→ **What is needed**: If a line in the data below contains "pieces", copy it.

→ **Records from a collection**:
=== Section Start ===
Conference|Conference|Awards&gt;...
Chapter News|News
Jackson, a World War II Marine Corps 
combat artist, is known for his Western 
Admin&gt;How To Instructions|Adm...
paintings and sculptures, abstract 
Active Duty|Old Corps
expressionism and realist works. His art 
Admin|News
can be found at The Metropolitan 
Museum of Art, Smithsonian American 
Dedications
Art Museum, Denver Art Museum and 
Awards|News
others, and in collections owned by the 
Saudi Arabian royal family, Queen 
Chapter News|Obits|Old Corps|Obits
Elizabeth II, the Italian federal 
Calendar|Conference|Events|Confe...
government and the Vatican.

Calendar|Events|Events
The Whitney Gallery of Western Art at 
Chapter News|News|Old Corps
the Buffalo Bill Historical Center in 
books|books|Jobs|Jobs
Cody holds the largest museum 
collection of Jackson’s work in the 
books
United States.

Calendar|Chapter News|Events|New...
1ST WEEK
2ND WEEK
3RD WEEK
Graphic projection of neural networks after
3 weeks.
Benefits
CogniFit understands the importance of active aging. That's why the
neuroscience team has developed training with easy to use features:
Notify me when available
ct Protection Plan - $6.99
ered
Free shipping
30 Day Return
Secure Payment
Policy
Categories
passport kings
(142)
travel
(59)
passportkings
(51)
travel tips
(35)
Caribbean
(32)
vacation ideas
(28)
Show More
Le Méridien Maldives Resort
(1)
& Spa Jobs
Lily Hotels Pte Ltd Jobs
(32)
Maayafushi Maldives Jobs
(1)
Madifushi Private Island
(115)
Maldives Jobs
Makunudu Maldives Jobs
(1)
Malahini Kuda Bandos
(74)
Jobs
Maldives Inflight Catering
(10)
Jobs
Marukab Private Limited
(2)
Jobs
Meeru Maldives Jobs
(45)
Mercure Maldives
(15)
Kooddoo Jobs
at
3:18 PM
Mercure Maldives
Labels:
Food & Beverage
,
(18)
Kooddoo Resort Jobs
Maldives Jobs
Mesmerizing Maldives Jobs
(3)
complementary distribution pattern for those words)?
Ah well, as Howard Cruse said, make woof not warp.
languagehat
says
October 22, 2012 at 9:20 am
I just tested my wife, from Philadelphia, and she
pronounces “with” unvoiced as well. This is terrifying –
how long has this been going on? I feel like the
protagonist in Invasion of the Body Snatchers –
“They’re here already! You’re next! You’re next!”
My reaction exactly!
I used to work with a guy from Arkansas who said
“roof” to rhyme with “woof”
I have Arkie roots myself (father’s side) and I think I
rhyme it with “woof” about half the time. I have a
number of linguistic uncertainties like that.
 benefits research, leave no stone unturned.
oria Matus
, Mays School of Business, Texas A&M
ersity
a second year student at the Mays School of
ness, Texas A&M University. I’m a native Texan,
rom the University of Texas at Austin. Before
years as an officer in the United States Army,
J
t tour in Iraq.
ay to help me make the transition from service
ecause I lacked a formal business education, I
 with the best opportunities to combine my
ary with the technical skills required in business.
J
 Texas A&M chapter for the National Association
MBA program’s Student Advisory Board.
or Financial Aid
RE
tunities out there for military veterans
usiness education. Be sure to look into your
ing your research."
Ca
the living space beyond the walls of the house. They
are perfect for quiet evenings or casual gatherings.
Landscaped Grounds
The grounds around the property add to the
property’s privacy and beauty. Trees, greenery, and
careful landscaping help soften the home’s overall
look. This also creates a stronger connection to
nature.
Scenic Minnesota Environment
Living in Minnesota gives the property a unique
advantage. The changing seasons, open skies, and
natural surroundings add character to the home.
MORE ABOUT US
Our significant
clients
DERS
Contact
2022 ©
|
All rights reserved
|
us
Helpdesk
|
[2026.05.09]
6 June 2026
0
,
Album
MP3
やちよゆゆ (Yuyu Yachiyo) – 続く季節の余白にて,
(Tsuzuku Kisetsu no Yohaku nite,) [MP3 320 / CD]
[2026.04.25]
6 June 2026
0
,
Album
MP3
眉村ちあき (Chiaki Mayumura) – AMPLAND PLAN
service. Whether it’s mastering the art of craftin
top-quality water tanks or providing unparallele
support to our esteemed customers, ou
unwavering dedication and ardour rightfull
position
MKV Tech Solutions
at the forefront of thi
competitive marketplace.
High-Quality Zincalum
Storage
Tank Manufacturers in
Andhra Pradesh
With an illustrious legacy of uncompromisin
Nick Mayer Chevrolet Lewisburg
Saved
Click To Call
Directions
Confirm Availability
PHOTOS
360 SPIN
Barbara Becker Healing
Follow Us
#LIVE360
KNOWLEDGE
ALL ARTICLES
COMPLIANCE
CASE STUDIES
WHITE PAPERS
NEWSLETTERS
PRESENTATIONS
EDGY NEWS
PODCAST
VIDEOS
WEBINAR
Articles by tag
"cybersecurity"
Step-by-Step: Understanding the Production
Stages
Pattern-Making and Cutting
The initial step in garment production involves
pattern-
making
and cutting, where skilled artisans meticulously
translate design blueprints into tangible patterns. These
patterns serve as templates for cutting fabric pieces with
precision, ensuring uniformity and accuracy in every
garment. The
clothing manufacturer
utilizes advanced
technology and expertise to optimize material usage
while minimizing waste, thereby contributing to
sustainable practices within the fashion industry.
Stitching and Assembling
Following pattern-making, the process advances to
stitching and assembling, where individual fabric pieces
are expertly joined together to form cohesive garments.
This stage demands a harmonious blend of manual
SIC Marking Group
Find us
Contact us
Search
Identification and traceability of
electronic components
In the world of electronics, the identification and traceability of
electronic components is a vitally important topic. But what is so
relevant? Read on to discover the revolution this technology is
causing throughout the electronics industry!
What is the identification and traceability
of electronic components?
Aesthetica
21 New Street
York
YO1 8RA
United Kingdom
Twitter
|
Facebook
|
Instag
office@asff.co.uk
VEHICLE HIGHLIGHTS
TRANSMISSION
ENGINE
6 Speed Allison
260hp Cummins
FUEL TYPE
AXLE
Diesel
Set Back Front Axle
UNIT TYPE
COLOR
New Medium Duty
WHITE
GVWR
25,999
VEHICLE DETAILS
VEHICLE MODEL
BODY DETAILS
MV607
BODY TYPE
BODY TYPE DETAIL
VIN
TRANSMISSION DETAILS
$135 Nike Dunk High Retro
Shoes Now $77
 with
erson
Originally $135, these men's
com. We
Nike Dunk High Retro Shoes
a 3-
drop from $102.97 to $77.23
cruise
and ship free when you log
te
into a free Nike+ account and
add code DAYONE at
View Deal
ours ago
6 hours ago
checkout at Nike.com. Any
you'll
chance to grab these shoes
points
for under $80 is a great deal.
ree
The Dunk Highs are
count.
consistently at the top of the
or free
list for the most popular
=== Section End ===
→ **Written answer**:
patterns serve as templates for cutting fabric pieces with
stitching and assembling, where individual fabric pieces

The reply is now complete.